A small nod, and Cheever’s enormous green eyes focused on Blake’s face like he held the magic keys to the kingdom.
“Good. Now here’s the thing. In eight years, we been seeing a stranger show up where Cheever Sanders was supposed to be. He said all the right things, and he did all the right things, but he never seemed like he wanted to be with us. So in eight years, I ain’t ever known who you were, Cheever. But today, I know you’re the kind of person that would make that little girl break out of rehab in her Eeyore slippers and stand in the middle of a cocaine tornado because she missed you and was worried. I know you’re so hurt inside, you don’t want to show your mama, when you want her here more than you want anything in the world. And I know there is shit in your heart—probably ugly, festering shit—that you ain’t shown nobody, not your brothers, who would lay down and die for you, and not your mama, who would bring you back to life. So now, I’m real fucking curious. Who in the hell is Cheever Sanders, and why was he hiding behind that shitty rich kid for the last eight years?”
“He’s nobody,” Cheever whispered. “He’s a sniveling baby, crying on the floor, just letting shit happen to him that nobody wants to know.”
Blake made a hurt sound. “I’ve been that kid,” he said softly. “That kid can grow into a decent person. You just gotta let him cry a little, let him know he’s heard.”
Cheever’s breath was long and shaky, and his eyes kept leaking tears, but that terrifying storm of weeping seemed to be kept at bay. “Who wants to listen to that kid?” Cheever asked after that long breath. “I sure don’t.”

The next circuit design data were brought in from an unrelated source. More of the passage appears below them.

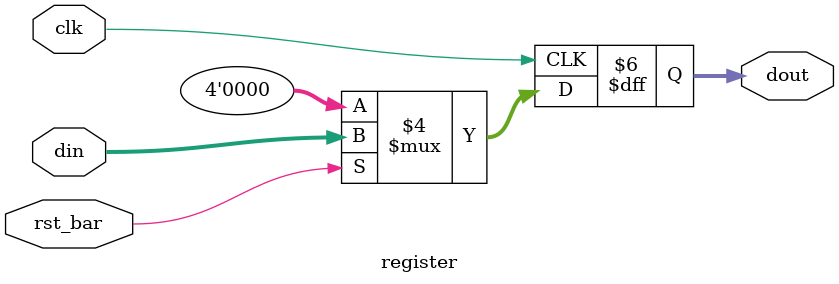
<source format=v>
module register #(parameter WIDTH = 4, INI = 4'b0000)
(
    input clk,
    input rst_bar,
    input [WIDTH-1:0] din,
    output reg [WIDTH-1:0] dout
);

always @ (posedge(clk)) begin
    if (rst_bar == 0)
        dout <= INI;
    else
        dout <= din;
    end

endmodule

</source>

“I do,” Blake said, surprising himself. “I’ve been waiting for that kid to talk to me for eight long goddamned years.”
Cheever’s eyes fastened hungrily on his face. “I wanted to not be a fuckup,” he moaned. “I wanted to be someone worth listening to.”
So needy. This kid—all his coolness, all his arrogance—he’d been trying to earn their approval?
Blake cupped his cheek. “Aw, kid. You wanted to not be a fuckup? You were born into the wrong damned family. We are fuckup city here. We just make that work for us. Welcome to Outbreak Monkey, right?”
That got a smile from Cheever, surprisingly enough. He used his free hand, the one not cuffed to the rail, to capture Blake’s palm against his cheek.
“I’m glad it was you,” he said, which surprised the hell out of Blake, “who found me.”
He didn’t say why, but his eyes fluttered closed, and Blake breathed a sigh of relief. That rot was still there, festering, needing to be bled out, but maybe Cheever’s heart could rest for a little bit before it did.